Poor harvests and prolonged drought are driving rural families in parts of Central America from their homes to seek better opportunities in their own or neighboring countries and in the United States, the United Nations said on Wednesday.

Five years of recurring droughts have destroyed maize and bean harvests, leaving poor subsistence farmers in the so-called Dry Corridor that runs through Guatemala, El Salvador, Honduras and Nicaragua struggling to feed their families.

Drought in Nicaragua

A woman carries a bucket of water on her head in Santa Isabel, Nicaragua, on 19th August, 2014. PICTURE: Reuters/Oswaldo Rivas

A 2018 survey by the UN World Food Programme found that eight per cent of families interviewed in the Dry Corridor, mostly small-scale farmers, said they plan to migrate because they lack food.

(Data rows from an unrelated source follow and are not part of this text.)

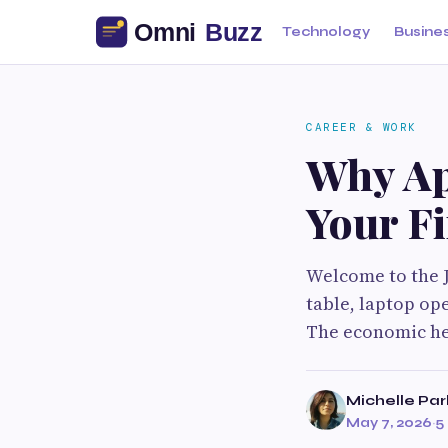
Technology
Busine
CAREER & WORK
Why Ap
Your F
Welcome to the J
table, laptop op
The economic he
Michelle Par
May 7, 2026
·
5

Some 1.4 million people living in the Dry Corridor need food aid, according to the WFP, which aims to help 700,000 people this year in El Salvador, Guatemala, Honduras and Nicaragua. So far 160,000 people have received support.

Climate change is causing more frequent and severe droughts, as well as torrential and erratic rains, leaving families with little choice but to migrate, the WFP said.

“People first start to lose their income source, they then start to sell their assets, then they start to look for other possibilities,” said Rossella Bottone, the WFP’s monitoring and evaluation officer for Latin America and the Caribbean.

“One of the coping strategies is first internal migration – so they go to the cities to find income. But when these coping strategies are exhausted, they migrate externally,” Bottone told the Thomson Reuters Foundation.

WFP research in 2017 found a clear link between food shortages and emigration in Honduras, El Salvador and Guatemala, where destitute families are also driven to migrate because of extreme poverty and gang violence.

While many leaving the Dry Corridor are men, more women have been migrating with their children north to the United States over the past year, Bottone said.

Earlier this month, Germany announced it would provide $US1.1 million to the WFP in emergency food aid to support thousands of families in Honduras affected by the drought.

“Climate change and its consequences have resulted in more and more people now seeing emigration as the only way out,” said Thomas Wriessnig, Germany’s ambassador in Honduras.

Bottone said it was increasingly vital to help rural communities, where many farm by hand, to cope with climate change. WFP is working with affected communities to improve water irrigation systems and reforest areas.

“The climate change is there, but the other side is how people are equipped to cope,” Bottone said. “When people are better equipped, they can better face the shock.”